Drake L, Hordinsky M, Fiedler V, Swinehart J, Unger W P, Cotterill P C, Thiboutot D M, Lowe N, Jacobson C, Whiting D, Stieglitz S, Kraus S J, Griffin E I, Weiss D, Carrington P, Gencheff C, Cole G W, Pariser D M, Epstein E S, Tanaka W, Dallob A, Vandormael K, Geissler L, Waldstreicher J
University of Oklahoma Health Sciences, Oklahoma City, USA.
J Am Acad Dermatol. 1999 Oct;41(4):550-4.
Data suggest that androgenetic alopecia is a process dependent on dihydrotestosterone (DHT) and type 2 5alpha-reductase. Finasteride is a type 2 5alpha-reductase inhibitor that has been shown to slow further hair loss and improve hair growth in men with androgenetic alopecia.
We attempted to determine the effect of finasteride on scalp skin and serum androgens.
Men with androgenetic alopecia (N = 249) underwent scalp biopsies before and after receiving 0.01, 0.05, 0.2, 1, or 5 mg daily of finasteride or placebo for 42 days.
Scalp skin DHT levels declined significantly by 13.0% with placebo and by 14.9%, 61.6%, 56. 5%, 64.1%, and 69.4% with 0.01, 0.05, 0.2, 1, and 5 mg doses of finasteride, respectively. Serum DHT levels declined significantly (P <.001) by 49.5%, 68.6%, 71.4%, and 72.2% in the 0.05, 0.2, 1, and 5 mg finasteride treatment groups, respectively.

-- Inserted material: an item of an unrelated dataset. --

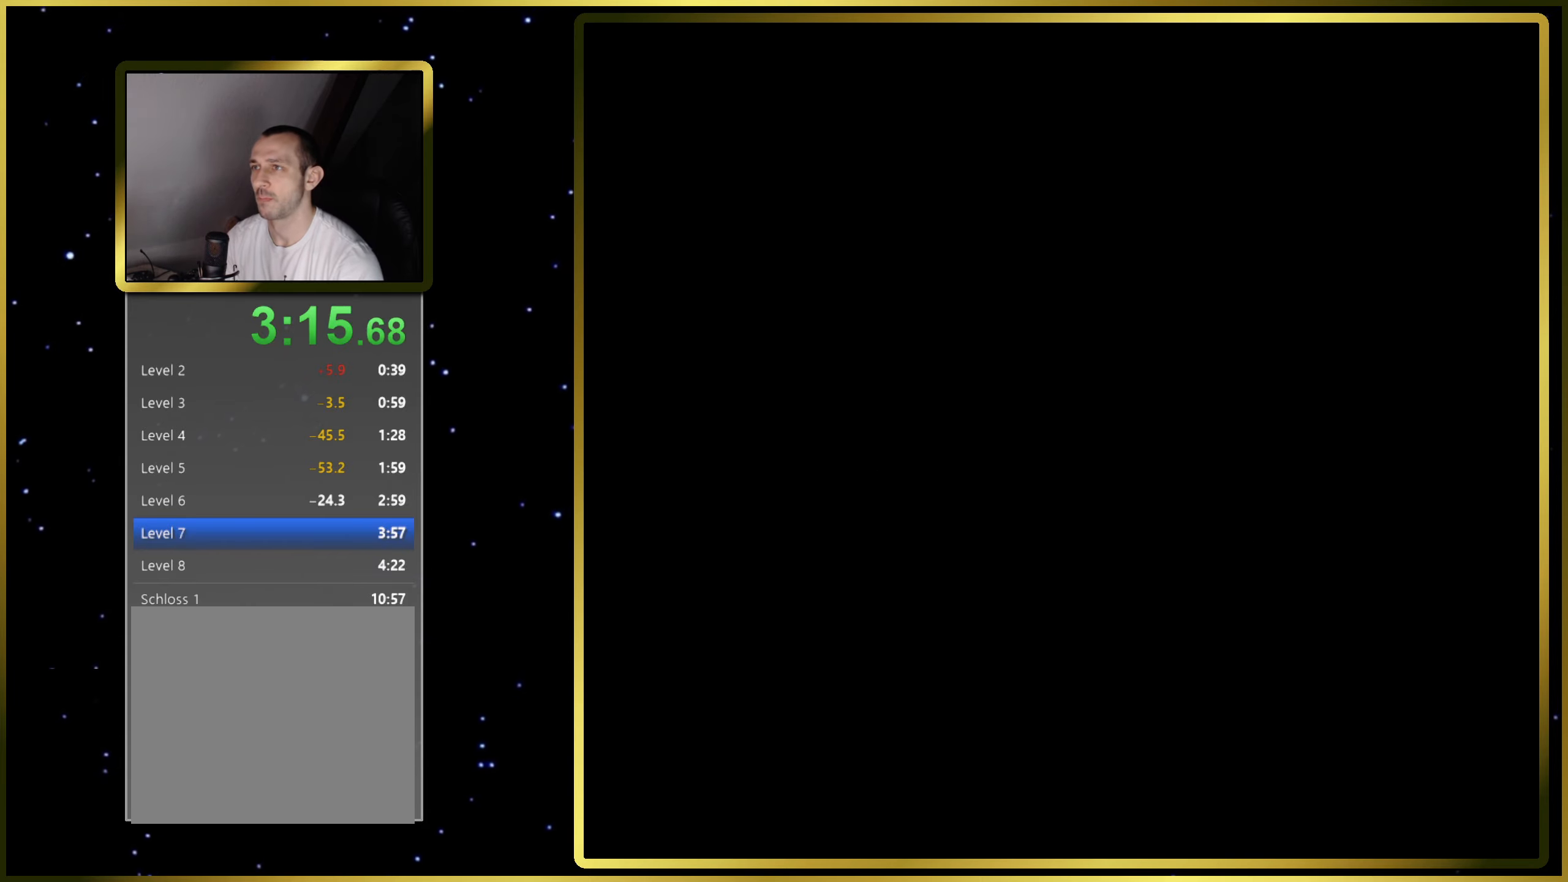
{"buttons": ["SQUARE"], "right_stick": "center", "events": []}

In this study, doses of finasteride as low as 0.2 mg per day maximally decreased both scalp skin and serum DHT levels. These data support the rationale used to conduct clinical trials in men with male pattern hair loss at doses of finasteride between 0.2 and 5 mg.
数据表明雄激素性脱发是一个依赖于二氢睾酮(DHT)和2型5α-还原酶的过程。非那雄胺是一种2型5α-还原酶抑制剂,已被证明可减缓雄激素性脱发男性的进一步脱发并促进头发生长。
我们试图确定非那雄胺对头皮皮肤和血清雄激素的影响。
249名雄激素性脱发男性在接受每日0.01、0.05、0.2、1或5毫克非那雄胺或安慰剂治疗42天前后进行头皮活检。

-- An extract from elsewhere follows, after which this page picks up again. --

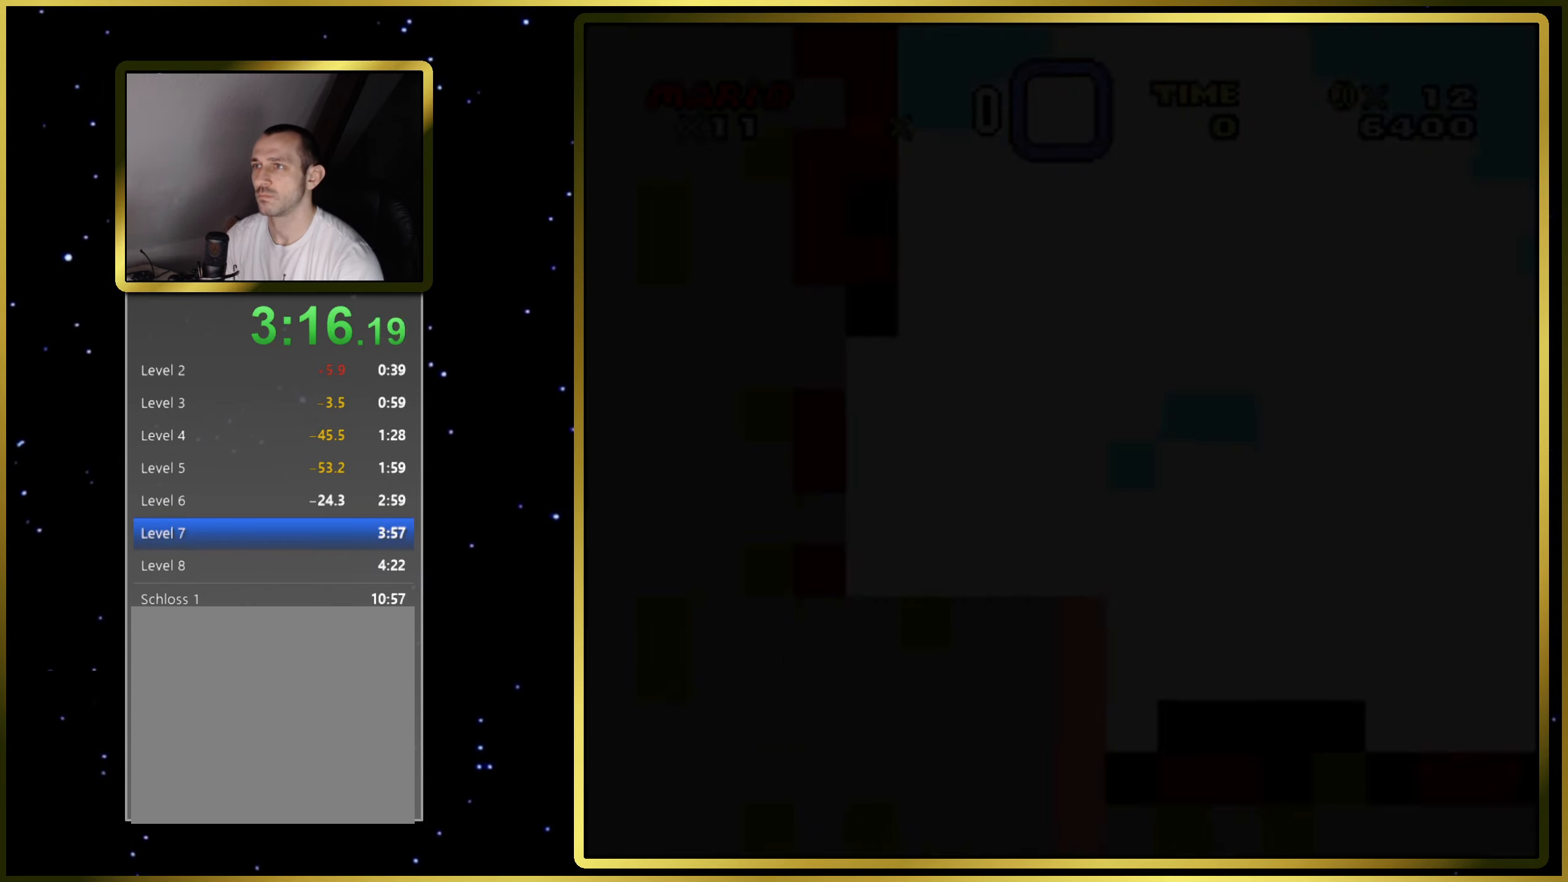
{"buttons": ["SQUARE", "DPAD_RIGHT"], "right_stick": "center", "events": [[383, "DPAD_RIGHT", "down"]]}
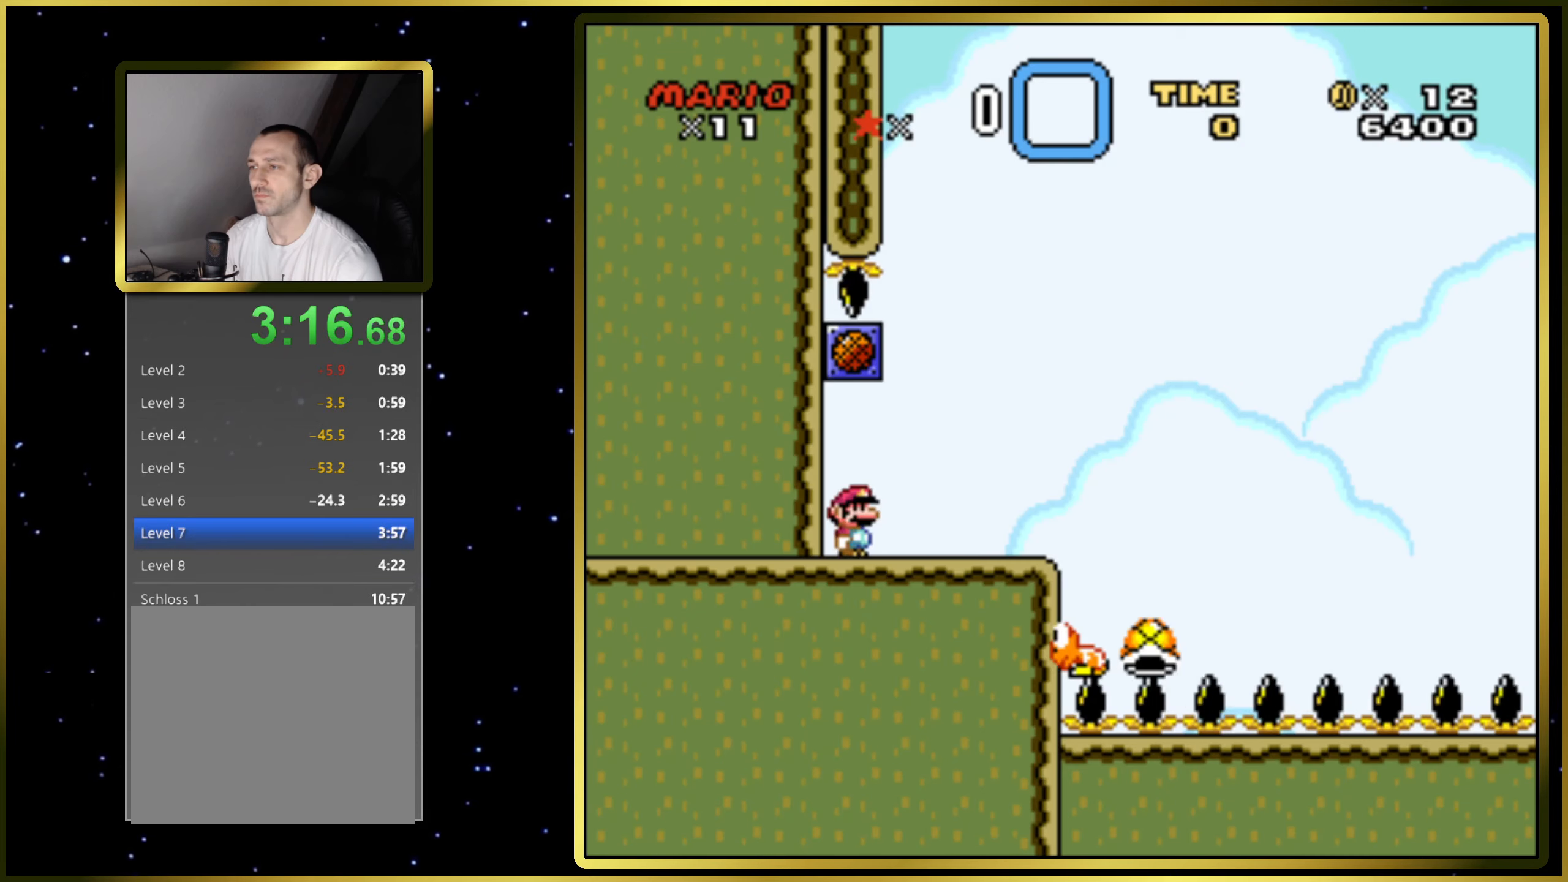
{"buttons": ["CROSS", "SQUARE"], "right_stick": "center", "events": [[333, "CROSS", "down"], [383, "DPAD_RIGHT", "up"]]}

安慰剂组头皮皮肤DHT水平显著下降13.0%,0.01、0.05、0.2、1和5毫克剂量非那雄胺组分别下降14.9%、61.6%、56.5%、64.1%和69.4%。0.05、0.2、1和5毫克非那雄胺治疗组的血清DHT水平分别显著下降(P<.001)49.5%、68.6%、71.4%和72.2%。
在本研究中,每天低至0.2毫克的非那雄胺剂量可最大程度降低头皮皮肤和血清DHT水平。这些数据支持了在男性雄激素性脱发患者中使用0.2至5毫克剂量非那雄胺进行临床试验的理论依据。